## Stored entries
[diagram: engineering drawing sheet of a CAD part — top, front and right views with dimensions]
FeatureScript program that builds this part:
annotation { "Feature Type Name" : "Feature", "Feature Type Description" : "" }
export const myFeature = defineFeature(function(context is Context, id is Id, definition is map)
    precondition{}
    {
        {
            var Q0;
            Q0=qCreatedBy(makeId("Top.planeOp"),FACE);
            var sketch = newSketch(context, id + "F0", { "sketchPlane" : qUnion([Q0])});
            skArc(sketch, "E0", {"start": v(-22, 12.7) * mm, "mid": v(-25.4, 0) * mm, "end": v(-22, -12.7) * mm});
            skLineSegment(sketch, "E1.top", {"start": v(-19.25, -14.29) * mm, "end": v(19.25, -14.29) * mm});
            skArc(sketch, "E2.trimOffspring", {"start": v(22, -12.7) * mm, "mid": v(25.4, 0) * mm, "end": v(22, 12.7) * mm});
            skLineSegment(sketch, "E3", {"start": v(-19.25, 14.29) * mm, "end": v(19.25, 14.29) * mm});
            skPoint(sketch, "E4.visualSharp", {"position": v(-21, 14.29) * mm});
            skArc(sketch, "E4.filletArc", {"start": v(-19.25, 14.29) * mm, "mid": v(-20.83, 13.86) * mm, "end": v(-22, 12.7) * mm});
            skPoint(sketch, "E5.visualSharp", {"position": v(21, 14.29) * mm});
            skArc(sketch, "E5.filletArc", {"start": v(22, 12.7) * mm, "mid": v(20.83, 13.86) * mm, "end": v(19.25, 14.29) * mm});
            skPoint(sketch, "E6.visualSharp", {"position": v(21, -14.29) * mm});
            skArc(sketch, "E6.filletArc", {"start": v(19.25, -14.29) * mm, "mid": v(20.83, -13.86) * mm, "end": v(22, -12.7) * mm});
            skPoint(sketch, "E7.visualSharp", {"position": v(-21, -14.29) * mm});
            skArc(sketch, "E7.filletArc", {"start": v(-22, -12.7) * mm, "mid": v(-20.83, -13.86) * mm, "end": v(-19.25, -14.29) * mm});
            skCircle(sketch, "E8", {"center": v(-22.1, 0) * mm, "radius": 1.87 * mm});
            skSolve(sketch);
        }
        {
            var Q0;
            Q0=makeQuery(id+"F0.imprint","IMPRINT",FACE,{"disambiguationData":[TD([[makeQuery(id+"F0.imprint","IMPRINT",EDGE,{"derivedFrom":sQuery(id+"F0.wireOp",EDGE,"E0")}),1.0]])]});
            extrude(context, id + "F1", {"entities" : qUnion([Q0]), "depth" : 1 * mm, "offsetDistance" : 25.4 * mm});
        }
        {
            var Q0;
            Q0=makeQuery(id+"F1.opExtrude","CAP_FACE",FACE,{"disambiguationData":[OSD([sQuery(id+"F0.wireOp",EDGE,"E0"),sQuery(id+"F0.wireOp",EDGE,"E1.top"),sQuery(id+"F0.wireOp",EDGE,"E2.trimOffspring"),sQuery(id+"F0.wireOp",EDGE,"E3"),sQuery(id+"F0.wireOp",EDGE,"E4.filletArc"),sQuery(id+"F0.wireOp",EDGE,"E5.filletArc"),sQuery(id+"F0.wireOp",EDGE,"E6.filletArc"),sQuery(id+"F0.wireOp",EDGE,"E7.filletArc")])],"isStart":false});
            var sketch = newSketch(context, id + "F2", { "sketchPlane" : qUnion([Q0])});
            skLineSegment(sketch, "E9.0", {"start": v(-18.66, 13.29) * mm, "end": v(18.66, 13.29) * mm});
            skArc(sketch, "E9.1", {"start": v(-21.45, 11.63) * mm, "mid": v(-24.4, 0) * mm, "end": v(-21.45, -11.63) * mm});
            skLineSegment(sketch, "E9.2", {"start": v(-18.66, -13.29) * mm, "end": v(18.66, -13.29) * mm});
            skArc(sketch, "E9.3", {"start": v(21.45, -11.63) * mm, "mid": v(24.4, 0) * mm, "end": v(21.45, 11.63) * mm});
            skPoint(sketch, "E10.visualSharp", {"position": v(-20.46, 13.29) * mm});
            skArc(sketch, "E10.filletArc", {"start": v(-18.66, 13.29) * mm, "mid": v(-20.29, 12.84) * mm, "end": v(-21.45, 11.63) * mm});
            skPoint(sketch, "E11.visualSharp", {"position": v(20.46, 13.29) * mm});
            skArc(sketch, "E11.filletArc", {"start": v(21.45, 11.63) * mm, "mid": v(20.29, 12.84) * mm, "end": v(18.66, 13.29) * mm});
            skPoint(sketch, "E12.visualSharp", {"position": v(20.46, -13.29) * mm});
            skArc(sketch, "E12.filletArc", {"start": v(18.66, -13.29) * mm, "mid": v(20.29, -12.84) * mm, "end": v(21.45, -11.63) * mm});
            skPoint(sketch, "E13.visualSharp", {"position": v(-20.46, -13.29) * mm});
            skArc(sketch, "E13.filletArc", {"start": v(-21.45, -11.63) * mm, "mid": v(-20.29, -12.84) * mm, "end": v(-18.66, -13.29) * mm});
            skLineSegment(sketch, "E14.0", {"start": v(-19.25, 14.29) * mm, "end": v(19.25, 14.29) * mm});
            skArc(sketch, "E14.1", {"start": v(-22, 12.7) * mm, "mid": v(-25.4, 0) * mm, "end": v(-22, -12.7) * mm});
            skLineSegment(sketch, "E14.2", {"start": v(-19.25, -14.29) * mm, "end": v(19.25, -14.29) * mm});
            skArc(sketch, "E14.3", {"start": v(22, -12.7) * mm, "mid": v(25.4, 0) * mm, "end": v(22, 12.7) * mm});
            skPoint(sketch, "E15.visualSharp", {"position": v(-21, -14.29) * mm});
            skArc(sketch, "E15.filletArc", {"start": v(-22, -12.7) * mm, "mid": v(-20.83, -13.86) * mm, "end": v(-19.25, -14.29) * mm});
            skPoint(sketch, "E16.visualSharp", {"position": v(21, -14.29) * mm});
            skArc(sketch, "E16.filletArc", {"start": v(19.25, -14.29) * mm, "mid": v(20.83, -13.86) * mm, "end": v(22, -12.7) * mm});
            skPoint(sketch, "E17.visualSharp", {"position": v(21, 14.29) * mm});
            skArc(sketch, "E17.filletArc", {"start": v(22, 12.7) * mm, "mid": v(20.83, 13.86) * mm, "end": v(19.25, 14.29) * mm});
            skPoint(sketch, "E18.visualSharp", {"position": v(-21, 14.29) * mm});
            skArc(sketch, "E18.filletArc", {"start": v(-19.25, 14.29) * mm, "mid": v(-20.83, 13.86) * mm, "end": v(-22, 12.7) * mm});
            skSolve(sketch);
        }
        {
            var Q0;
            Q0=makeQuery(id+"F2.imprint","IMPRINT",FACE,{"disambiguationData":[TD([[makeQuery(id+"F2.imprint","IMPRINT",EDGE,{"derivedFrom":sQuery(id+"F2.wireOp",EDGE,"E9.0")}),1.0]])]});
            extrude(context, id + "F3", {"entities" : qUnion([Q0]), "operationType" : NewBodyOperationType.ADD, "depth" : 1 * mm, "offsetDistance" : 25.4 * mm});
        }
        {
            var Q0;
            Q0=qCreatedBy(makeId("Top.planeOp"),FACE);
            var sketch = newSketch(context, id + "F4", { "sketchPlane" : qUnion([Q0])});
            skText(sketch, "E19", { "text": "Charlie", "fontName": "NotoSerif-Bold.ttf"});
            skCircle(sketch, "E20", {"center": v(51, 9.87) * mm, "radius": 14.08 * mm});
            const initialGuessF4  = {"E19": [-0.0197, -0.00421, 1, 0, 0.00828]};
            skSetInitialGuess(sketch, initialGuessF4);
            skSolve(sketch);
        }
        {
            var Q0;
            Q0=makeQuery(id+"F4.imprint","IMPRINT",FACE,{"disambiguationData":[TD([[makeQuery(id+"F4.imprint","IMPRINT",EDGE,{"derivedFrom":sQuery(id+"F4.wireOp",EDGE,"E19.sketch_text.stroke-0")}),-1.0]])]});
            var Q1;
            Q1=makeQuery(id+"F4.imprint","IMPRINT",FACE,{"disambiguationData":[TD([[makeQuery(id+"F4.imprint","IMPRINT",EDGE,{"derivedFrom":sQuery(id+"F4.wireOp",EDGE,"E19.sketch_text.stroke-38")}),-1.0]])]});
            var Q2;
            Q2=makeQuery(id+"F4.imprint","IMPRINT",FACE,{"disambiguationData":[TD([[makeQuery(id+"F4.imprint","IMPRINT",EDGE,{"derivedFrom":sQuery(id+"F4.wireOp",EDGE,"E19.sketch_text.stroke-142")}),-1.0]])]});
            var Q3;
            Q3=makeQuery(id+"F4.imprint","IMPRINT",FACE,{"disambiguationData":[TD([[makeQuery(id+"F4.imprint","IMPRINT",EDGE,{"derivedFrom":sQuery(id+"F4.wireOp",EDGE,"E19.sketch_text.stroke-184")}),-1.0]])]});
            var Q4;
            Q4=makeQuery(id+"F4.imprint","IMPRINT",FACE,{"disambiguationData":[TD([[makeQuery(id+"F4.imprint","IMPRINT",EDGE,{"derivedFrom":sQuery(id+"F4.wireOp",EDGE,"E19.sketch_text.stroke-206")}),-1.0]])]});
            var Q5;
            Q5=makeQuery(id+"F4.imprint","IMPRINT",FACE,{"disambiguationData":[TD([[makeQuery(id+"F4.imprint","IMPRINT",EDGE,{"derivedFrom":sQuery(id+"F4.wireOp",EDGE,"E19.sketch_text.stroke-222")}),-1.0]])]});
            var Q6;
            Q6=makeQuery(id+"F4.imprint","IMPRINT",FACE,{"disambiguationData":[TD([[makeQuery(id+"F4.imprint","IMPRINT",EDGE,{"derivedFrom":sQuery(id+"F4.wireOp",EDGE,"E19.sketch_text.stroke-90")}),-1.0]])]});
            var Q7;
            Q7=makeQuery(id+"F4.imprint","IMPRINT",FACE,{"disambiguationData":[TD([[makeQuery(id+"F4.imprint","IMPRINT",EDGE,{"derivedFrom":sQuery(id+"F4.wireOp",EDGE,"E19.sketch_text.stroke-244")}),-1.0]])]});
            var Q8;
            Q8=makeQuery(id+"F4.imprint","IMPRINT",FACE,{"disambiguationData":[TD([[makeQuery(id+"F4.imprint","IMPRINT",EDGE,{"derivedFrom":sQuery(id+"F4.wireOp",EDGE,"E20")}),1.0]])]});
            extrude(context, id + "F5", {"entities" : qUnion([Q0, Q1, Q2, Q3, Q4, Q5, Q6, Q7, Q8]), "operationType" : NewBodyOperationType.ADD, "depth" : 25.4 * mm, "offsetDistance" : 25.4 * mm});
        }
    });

## What to produce
Please pick out each line in the items above that contains the string "NewBodyOperationType".

## Task answer
            extrude(context, id + "F3", {"entities" : qUnion([Q0]), "operationType" : NewBodyOperationType.ADD, "depth" : 1 * mm, "offsetDistance" : 25.4 * mm});
            extrude(context, id + "F5", {"entities" : qUnion([Q0, Q1, Q2, Q3, Q4, Q5, Q6, Q7, Q8]), "operationType" : NewBodyOperationType.ADD, "depth" : 25.4 * mm, "offsetDistance" : 25.4 * mm});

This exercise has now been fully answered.